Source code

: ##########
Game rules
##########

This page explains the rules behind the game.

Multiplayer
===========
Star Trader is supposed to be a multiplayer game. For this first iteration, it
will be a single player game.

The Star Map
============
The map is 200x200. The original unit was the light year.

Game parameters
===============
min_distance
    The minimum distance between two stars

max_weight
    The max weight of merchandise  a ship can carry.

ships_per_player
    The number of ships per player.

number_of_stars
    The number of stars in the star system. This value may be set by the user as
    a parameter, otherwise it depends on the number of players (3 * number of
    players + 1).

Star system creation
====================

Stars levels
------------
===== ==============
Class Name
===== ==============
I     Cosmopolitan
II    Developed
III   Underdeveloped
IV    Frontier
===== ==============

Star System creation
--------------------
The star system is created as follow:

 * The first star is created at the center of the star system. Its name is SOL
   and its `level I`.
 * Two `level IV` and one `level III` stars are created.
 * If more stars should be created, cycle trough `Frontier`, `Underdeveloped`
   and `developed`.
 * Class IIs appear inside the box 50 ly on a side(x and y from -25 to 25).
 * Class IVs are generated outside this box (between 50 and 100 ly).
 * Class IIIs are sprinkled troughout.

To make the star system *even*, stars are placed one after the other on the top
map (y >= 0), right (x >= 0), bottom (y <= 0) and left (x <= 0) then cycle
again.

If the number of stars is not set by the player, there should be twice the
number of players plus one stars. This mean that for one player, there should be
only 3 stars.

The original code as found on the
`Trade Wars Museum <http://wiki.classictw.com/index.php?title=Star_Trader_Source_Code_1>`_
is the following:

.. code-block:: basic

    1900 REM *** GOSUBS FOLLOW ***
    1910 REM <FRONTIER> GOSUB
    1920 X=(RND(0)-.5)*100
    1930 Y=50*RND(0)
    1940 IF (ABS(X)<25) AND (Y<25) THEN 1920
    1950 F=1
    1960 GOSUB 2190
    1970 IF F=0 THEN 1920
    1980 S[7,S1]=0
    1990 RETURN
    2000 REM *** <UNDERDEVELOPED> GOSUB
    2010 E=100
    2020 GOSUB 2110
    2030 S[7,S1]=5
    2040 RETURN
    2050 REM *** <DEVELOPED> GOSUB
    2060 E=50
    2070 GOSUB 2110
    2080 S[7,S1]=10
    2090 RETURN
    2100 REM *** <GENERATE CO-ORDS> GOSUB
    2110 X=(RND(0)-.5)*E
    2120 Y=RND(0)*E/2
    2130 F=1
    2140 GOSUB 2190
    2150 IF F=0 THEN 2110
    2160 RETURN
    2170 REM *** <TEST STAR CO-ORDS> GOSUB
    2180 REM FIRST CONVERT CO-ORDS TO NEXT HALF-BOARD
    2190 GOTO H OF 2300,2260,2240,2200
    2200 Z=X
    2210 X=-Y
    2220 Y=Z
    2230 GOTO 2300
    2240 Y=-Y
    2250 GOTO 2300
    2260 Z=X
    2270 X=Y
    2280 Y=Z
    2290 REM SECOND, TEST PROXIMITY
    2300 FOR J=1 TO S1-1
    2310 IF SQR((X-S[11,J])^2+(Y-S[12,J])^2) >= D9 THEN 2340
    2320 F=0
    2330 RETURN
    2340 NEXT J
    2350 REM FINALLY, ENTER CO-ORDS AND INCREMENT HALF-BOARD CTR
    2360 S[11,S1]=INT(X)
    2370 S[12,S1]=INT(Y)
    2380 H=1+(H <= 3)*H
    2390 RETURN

- - - - - - -

--- INSTRUCTIONS FOR THE TASK ---
Could you reproduce every line of the listing exactly?

--- EXERCISE RESPONSE ---
Source code

: ##########
Game rules
##########

This page explains the rules behind the game.

Multiplayer
===========
Star Trader is supposed to be a multiplayer game. For this first iteration, it
will be a single player game.

The Star Map
============
The map is 200x200. The original unit was the light year.

Game parameters
===============
min_distance
    The minimum distance between two stars

max_weight
    The max weight of merchandise  a ship can carry.

ships_per_player
    The number of ships per player.

number_of_stars
    The number of stars in the star system. This value may be set by the user as
    a parameter, otherwise it depends on the number of players (3 * number of
    players + 1).

Star system creation
====================

Stars levels
------------
===== ==============
Class Name
===== ==============
I     Cosmopolitan
II    Developed
III   Underdeveloped
IV    Frontier
===== ==============

Star System creation
--------------------
The star system is created as follow:

 * The first star is created at the center of the star system. Its name is SOL
   and its `level I`.
 * Two `level IV` and one `level III` stars are created.
 * If more stars should be created, cycle trough `Frontier`, `Underdeveloped`
   and `developed`.
 * Class IIs appear inside the box 50 ly on a side(x and y from -25 to 25).
 * Class IVs are generated outside this box (between 50 and 100 ly).
 * Class IIIs are sprinkled troughout.

To make the star system *even*, stars are placed one after the other on the top
map (y >= 0), right (x >= 0), bottom (y <= 0) and left (x <= 0) then cycle
again.

If the number of stars is not set by the player, there should be twice the
number of players plus one stars. This mean that for one player, there should be
only 3 stars.

The original code as found on the
`Trade Wars Museum <http://wiki.classictw.com/index.php?title=Star_Trader_Source_Code_1>`_
is the following:

.. code-block:: basic

    1900 REM *** GOSUBS FOLLOW ***
    1910 REM <FRONTIER> GOSUB
    1920 X=(RND(0)-.5)*100
    1930 Y=50*RND(0)
    1940 IF (ABS(X)<25) AND (Y<25) THEN 1920
    1950 F=1
    1960 GOSUB 2190
    1970 IF F=0 THEN 1920
    1980 S[7,S1]=0
    1990 RETURN
    2000 REM *** <UNDERDEVELOPED> GOSUB
    2010 E=100
    2020 GOSUB 2110
    2030 S[7,S1]=5
    2040 RETURN
    2050 REM *** <DEVELOPED> GOSUB
    2060 E=50
    2070 GOSUB 2110
    2080 S[7,S1]=10
    2090 RETURN
    2100 REM *** <GENERATE CO-ORDS> GOSUB
    2110 X=(RND(0)-.5)*E
    2120 Y=RND(0)*E/2
    2130 F=1
    2140 GOSUB 2190
    2150 IF F=0 THEN 2110
    2160 RETURN
    2170 REM *** <TEST STAR CO-ORDS> GOSUB
    2180 REM FIRST CONVERT CO-ORDS TO NEXT HALF-BOARD
    2190 GOTO H OF 2300,2260,2240,2200
    2200 Z=X
    2210 X=-Y
    2220 Y=Z
    2230 GOTO 2300
    2240 Y=-Y
    2250 GOTO 2300
    2260 Z=X
    2270 X=Y
    2280 Y=Z
    2290 REM SECOND, TEST PROXIMITY
    2300 FOR J=1 TO S1-1
    2310 IF SQR((X-S[11,J])^2+(Y-S[12,J])^2) >= D9 THEN 2340
    2320 F=0
    2330 RETURN
    2340 NEXT J
    2350 REM FINALLY, ENTER CO-ORDS AND INCREMENT HALF-BOARD CTR
    2360 S[11,S1]=INT(X)
    2370 S[12,S1]=INT(Y)
    2380 H=1+(H <= 3)*H
    2390 RETURN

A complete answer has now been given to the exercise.